# PP options w/ Gimp to bring the sky back in this photo



## JClishe (Jul 14, 2009)

This is a photo of Tiger Stadium with a severely blown-out sky. I don't have PhotoShop but have read some tutorials online about how to fix an overexposed sky with Gimp. I've tried some of them, such as using a transparent layer w/ gradient fill, but I just can't seem to bring the sky back enough.

If I crank down the brightness on the entire image all the way, I can tell that there are in fact details in the sky that I should be able to bring back. I just can't figure out how. I also have other photos of Tiger Stadium taken on the same day with much better exposure on the sky. I've tried cropping the sky out of another photo and overlaying it onto this photo, but I just can't get it right.

Can anyone offer suggestions or point me to a online reference that would explain how to do this?

Please note that this is an educational exercise only. I'm trying to understand what post-processing options are possible to fix this type of problem.

BTW - I have this in RAW.

Thanks!


----------



## Heck (Jul 14, 2009)

Maybe just replace the sky. Take a look at this.

Replacing The Sky - Gimp | NZ Photo Info


----------



## musicaleCA (Jul 31, 2009)

If you have RAW you can try using highlight recovery (in something similar to ACR) to bring down the blown highlights, but they're likely to be lacking in contrast. Are you _sure_ there's detail there? It looks very blown-out.


----------



## UUilliam (Aug 1, 2009)

TBH it looks like Dead pixels to me, You cant recover dead pixels..
what you have to do is go out take a photo of the sky then open both images up in gimp then put the Sky layer (image) into the image of the building, apply a mask to the sky layer then just paint out what piece of the sky you dont want (try brush as close to the building as possible)


----------



## ocular (Aug 1, 2009)

Pen tool works better then the magic wand for sky selections.


----------



## KmH (Aug 1, 2009)

It's been 2 weeks since the OP chimed in. Wonder what's up.


----------



## Peano (Aug 2, 2009)

If Gimp has the equivalent of Photoshop's selective color adjustment layer, you can fix the sky without making any precise selections. There's a brief description of the technique *here*.


----------



## KmH (Aug 2, 2009)

Your link doesn't work if you're not a member and logged on.


----------



## UUilliam (Aug 2, 2009)

This is his guide (Peano)

1. Select the sky with the magic wand. This doesn't have to be terribly precise, because you'll be working on a layer mask.

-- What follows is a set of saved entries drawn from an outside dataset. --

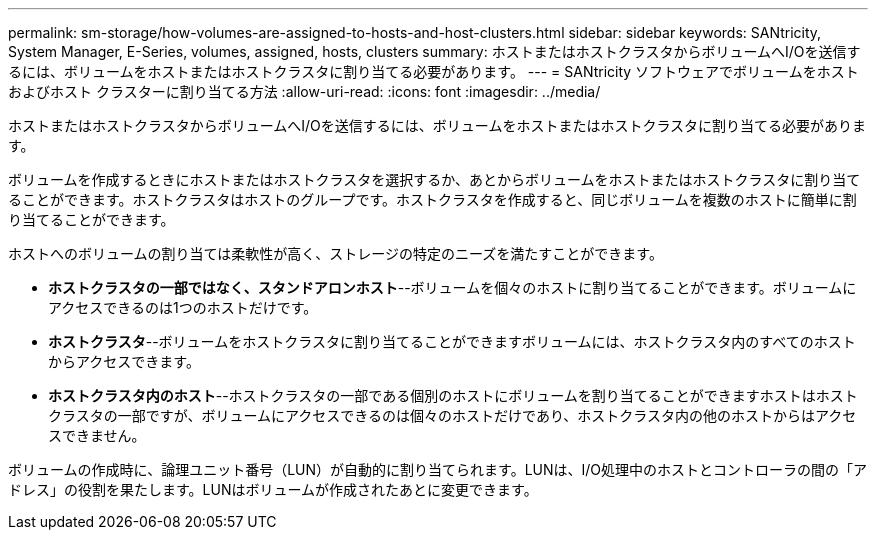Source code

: ---
permalink: sm-storage/how-volumes-are-assigned-to-hosts-and-host-clusters.html 
sidebar: sidebar 
keywords: SANtricity, System Manager, E-Series, volumes, assigned, hosts, clusters 
summary: ホストまたはホストクラスタからボリュームへI/Oを送信するには、ボリュームをホストまたはホストクラスタに割り当てる必要があります。 
---
= SANtricity ソフトウェアでボリュームをホストおよびホスト クラスターに割り当てる方法
:allow-uri-read: 
:icons: font
:imagesdir: ../media/


[role="lead"]
ホストまたはホストクラスタからボリュームへI/Oを送信するには、ボリュームをホストまたはホストクラスタに割り当てる必要があります。

ボリュームを作成するときにホストまたはホストクラスタを選択するか、あとからボリュームをホストまたはホストクラスタに割り当てることができます。ホストクラスタはホストのグループです。ホストクラスタを作成すると、同じボリュームを複数のホストに簡単に割り当てることができます。

ホストへのボリュームの割り当ては柔軟性が高く、ストレージの特定のニーズを満たすことができます。

* *ホストクラスタの一部ではなく、スタンドアロンホスト*--ボリュームを個々のホストに割り当てることができます。ボリュームにアクセスできるのは1つのホストだけです。
* *ホストクラスタ*--ボリュームをホストクラスタに割り当てることができますボリュームには、ホストクラスタ内のすべてのホストからアクセスできます。
* *ホストクラスタ内のホスト*--ホストクラスタの一部である個別のホストにボリュームを割り当てることができますホストはホストクラスタの一部ですが、ボリュームにアクセスできるのは個々のホストだけであり、ホストクラスタ内の他のホストからはアクセスできません。


ボリュームの作成時に、論理ユニット番号（LUN）が自動的に割り当てられます。LUNは、I/O処理中のホストとコントローラの間の「アドレス」の役割を果たします。LUNはボリュームが作成されたあとに変更できます。

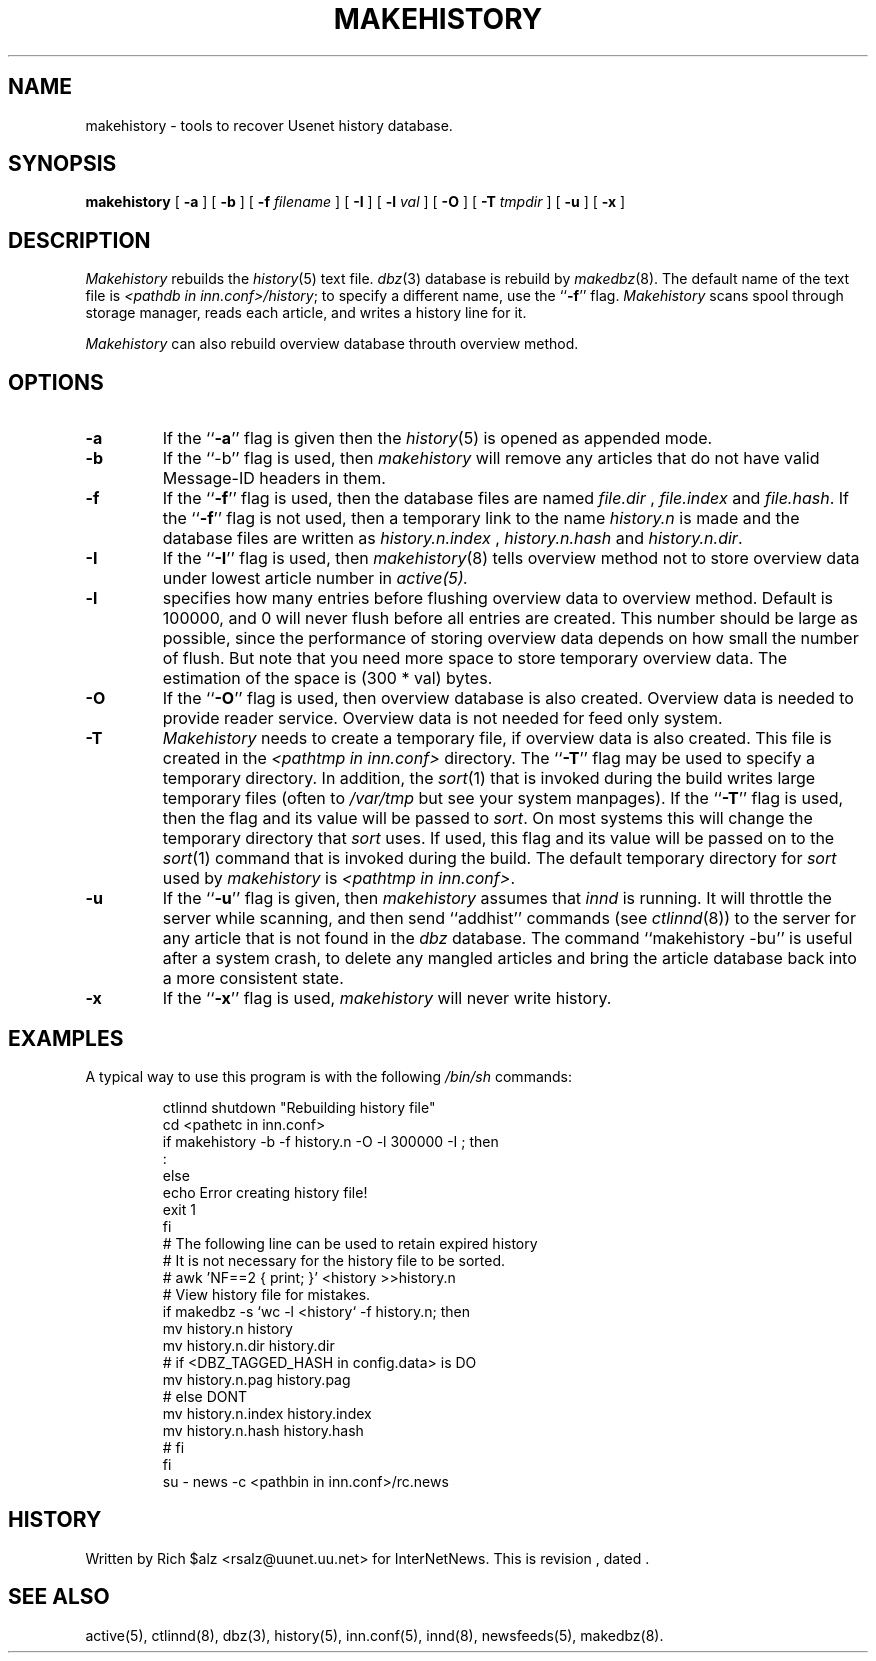 .\" $Revision$
.TH MAKEHISTORY 8
.SH NAME
makehistory \- tools to recover Usenet history database.
.SH SYNOPSIS
.B makehistory
[
.B \-a
]
[
.B \-b
]
[
.BI \-f " filename"
]
[
.B \-I
]
[
.BI \-l " val"
]
[
.B \-O
]
[
.BI \-T " tmpdir"
]
[
.B \-u
]
[
.B \-x
]
.SH DESCRIPTION
.PP
.I Makehistory
rebuilds the
.IR history (5)
text file.
.IR dbz (3)
database is rebuild by
.IR makedbz (8).
The default name of the text file is
.IR <pathdb\ in\ inn.conf>/history ;
to specify a different name, use the ``\fB\-f\fP'' flag.
.I Makehistory
scans spool through storage manager,
reads each article, and writes a history line for it.
.PP
.I Makehistory
can also rebuild overview database throuth overview method.
.SH OPTIONS
.TP
.B \-a
If the ``\fB\-a\fP'' flag is given then the
.IR history (5)
is opened as appended mode.
.TP
.B \-b
If the ``\-b'' flag is used, then
.I makehistory
will remove any articles that do not have valid Message-ID headers in them.
.TP
.B \-f
If the ``\fB\-f\fP'' flag is used, then the database files are named
.I file.dir
,
.I file.index
and
.IR file.hash .
If the ``\fB\-f\fP'' flag is not used, then a temporary link to the name
.I history.n
is made and the database files are written as
.I history.n.index
,
.I history.n.hash
and
.IR history.n.dir .
.TP
.B \-I
If the ``\fB\-I\fP'' flag is used, then
.IR makehistory (8)
tells overview method not to store overview data under lowest article number in
.IR active(5).
.TP
.B \-l
specifies how many entries before flushing overview data to overview method.
Default is 100000, and 0 will never flush before all entries are created.
This number should be large as possible, since the performance of storing
overview data depends on how small the number of flush.  But note that
you need more space to store temporary overview data.  The estimation of
the space is (300 * val) bytes.
.TP
.B \-O
If the ``\fB\-O\fP'' flag is used, then overview database is also created.
Overview data is needed to provide reader service.  Overview data is not
needed for feed only system.
.TP
.B \-T
.I Makehistory
needs to create a temporary file, if overview data is also created.
This file is created in the
.I <pathtmp in inn.conf>
directory.  The ``\fB\-T\fP'' flag may be used to
specify a temporary directory.  In addition, the
.IR sort (1)
that is invoked during the build writes large temporary files (often to
.IR /var/tmp
but see your system manpages).  If the ``\fB\-T\fP'' flag is used, then the
flag and its value will be passed to
.IR sort .
On most systems this will change the temporary directory that
.I sort
uses.
If used, this flag and its value will be passed on to the
.IR sort (1)
command that is invoked during the build.
The default temporary directory for
.I sort
used by
.I makehistory
is
.IR <pathtmp\ in\ inn.conf> .
.TP
.B \-u
If the ``\fB\-u\fP'' flag is given, then
.I makehistory
assumes that
.I innd
is running.
It will throttle the server while scanning, and then
send ``addhist'' commands (see
.IR ctlinnd (8))
to the server for any article that is not found in the
.I dbz
database.
The command ``makehistory\ \-bu'' is useful after a system crash, to delete
any mangled articles and bring the article database back into a more
consistent state.
.TP
.B \-x
If the ``\fB\-x\fP'' flag is used,
.I makehistory
will never write history.
.TP
.SH EXAMPLES
.PP
A typical way to use this program is with the following
.I /bin/sh
commands:
.PP
.RS
.nf
ctlinnd shutdown "Rebuilding history file"
cd <pathetc in inn.conf>
if makehistory \-b \-f history.n -O -l 300000 -I ; then
    :
else
    echo Error creating history file!
    exit 1
f\&i
# The following line can be used to retain expired history
# It is not necessary for the history file to be sorted.
# awk 'NF==2 { print; }' <history >>history.n
# View history file for mistakes.
if makedbz \-s `wc \-l <history` \-f history.n; then
    mv history.n history
    mv history.n.dir history.dir
# if <DBZ_TAGGED_HASH in config.data> is DO
    mv history.n.pag history.pag
# else DONT
    mv history.n.index history.index
    mv history.n.hash history.hash
# fi
f\&i
su - news -c <pathbin in inn.conf>/rc.news
.fi
.RE
.SH HISTORY
Written by Rich $alz <rsalz@uunet.uu.net> for InterNetNews.
.de R$
This is revision \\$3, dated \\$4.
..
.R$ $Id$
.SH "SEE ALSO"
active(5),
ctlinnd(8),
dbz(3),
history(5),
inn.conf(5),
innd(8),
newsfeeds(5),
makedbz(8).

2. Open a selective color adjustment layer. The selection will create a mask. At the bottom of the dialog box, choose "absolute" for the method. Go to the whites and increase black levels 10 to 15 clicks, cyans 5 or 6 clicks, and yellows -5 or -6 clicks (increases the blues). That's all done inside the whites channel. Then paint on the mask to clean up edges and white areas missed from the initial (wand) selection.

3. Add a blank layer, change blend mode to soft light, and apply a black gradient from the top down to the treetops. (You can use the selection from the previous step to keep the gradient from affecting anything below the sky. Adjust layer opacity to suit.

4. If you like, add some clouds. You can easily paint clouds with Nagel cloud brushes. There are several sets, all available for free download. Google for sites.


----------



## manaheim (Aug 2, 2009)

omg the cheating is overwhelming... 

Still cheating, but you could also simply take two corrected versions of the shot (one with the sky visible and one with the other stuff visible) and overlay them.

You could also use a graduated ND filter at capture.


----------



## musicaleCA (Aug 2, 2009)

manaheim said:


> omg the cheating is overwhelming...
> 
> You could also use a graduated ND filter at capture.



+1


----------